The vendor also intends opening offices within the next year in Kuwait, Qatar, Egypt and Pakistan in addition to the ones that have already been established in the UAE and Saudi Arabia.
Alberto Soto, VP, EMEA at Brocade says despite a general perception that the Middle East and North Africa (MENA) is still grappling with recessionary market conditions, research done by IDC, Gartner and other analysts indicate that there is ongoing growth in the market, though not as fast paced as before. “The region is an emerging market in which telecom service providers and large enterprises, both of paramount importance to Brocade’s business interests, are experiencing strong growth,” Soto says.

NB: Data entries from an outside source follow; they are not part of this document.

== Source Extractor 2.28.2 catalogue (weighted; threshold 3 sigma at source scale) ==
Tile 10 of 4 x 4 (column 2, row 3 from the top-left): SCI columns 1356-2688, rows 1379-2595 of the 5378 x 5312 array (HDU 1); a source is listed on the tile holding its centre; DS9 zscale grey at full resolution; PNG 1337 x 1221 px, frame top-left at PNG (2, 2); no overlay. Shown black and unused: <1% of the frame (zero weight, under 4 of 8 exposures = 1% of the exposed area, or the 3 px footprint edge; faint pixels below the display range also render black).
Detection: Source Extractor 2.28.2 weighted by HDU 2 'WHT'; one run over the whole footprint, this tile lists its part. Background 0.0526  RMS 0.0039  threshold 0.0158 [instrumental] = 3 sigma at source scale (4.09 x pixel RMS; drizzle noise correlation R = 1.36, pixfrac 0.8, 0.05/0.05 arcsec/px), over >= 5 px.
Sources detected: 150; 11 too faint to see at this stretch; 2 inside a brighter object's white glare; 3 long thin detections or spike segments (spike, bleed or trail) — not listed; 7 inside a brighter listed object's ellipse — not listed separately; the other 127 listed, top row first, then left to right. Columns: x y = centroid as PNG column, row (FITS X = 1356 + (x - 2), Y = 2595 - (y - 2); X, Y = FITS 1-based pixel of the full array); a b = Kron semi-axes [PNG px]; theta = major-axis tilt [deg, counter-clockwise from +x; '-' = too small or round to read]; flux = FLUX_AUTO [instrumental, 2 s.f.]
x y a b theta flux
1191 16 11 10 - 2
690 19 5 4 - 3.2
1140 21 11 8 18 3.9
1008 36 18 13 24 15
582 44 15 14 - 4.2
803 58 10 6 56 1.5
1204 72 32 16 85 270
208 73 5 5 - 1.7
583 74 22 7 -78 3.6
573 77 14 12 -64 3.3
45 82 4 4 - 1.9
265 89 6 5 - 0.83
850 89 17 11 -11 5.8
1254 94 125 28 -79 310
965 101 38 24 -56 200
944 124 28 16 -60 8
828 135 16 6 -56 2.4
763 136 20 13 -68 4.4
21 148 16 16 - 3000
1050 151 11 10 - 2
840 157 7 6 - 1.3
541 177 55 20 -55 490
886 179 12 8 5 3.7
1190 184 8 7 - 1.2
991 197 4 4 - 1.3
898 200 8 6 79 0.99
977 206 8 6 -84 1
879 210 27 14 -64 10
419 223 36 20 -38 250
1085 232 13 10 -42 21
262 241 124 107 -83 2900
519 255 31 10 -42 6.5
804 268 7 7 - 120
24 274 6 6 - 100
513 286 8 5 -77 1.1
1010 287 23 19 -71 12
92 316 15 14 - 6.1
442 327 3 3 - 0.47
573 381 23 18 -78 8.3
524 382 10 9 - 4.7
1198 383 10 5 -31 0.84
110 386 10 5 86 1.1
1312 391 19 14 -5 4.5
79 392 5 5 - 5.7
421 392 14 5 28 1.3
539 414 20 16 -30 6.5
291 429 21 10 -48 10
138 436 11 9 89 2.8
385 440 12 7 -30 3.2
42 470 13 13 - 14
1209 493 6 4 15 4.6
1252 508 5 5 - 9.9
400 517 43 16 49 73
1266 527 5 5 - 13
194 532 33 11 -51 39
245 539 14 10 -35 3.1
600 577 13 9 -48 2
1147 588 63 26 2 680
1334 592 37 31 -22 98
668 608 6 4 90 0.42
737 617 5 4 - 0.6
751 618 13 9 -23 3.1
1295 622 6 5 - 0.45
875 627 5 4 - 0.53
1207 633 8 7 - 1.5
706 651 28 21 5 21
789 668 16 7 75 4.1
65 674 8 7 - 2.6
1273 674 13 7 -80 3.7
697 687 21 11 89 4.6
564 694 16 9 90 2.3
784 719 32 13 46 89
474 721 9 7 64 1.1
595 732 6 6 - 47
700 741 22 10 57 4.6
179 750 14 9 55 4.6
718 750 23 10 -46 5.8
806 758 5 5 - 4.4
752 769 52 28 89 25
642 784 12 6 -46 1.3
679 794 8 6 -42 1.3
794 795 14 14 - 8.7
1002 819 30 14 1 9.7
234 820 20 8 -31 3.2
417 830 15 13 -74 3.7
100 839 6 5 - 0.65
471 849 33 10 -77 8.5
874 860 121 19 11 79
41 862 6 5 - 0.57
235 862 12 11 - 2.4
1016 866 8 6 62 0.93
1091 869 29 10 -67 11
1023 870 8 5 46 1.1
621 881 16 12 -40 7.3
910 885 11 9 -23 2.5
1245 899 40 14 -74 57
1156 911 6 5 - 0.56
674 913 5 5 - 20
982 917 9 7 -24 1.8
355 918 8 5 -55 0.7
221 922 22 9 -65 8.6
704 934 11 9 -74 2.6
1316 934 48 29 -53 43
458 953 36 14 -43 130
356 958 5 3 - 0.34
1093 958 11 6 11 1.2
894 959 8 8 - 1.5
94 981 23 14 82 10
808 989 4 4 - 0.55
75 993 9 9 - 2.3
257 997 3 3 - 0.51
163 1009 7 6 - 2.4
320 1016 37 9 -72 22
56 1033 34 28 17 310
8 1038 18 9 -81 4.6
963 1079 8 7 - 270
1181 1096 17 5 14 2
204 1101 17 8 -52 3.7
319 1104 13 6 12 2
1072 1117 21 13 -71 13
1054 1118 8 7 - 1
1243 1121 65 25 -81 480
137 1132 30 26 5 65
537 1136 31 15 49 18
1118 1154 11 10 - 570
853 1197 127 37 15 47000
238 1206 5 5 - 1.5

“The Middle East contributes significantly to Brocade’s EMEA revenue and, in particular, CEMA revenue, which goes to show how important this market is strategically for the company. In the past we have managed to secure some large and prestigious projects involving big-name clients such as Al Nahdi Medical Company (NMC) and Saudi Economic and Development Holding Company (SEDCO). The acceptance of our value proposition is encouraging, which is why Brocade is looking to make substantial investments in this region”, Soto adds.
Brocade dominates the SAN market in the Middle East, with a market share of over 72%. With the acquisition of Foundry Networks in 2008, Brocade is now focusing on increasing its share in the IP space in the next year, targeting key verticals like healthcare, education, banking and finance and service provider businesses.
Brocade has unveiled its plans to significantly enlarge its footprint and business in the Middle East by announcing that it has doubled the number of staff in the region in just three months, adding depth to its sales, marketing and technical support teams.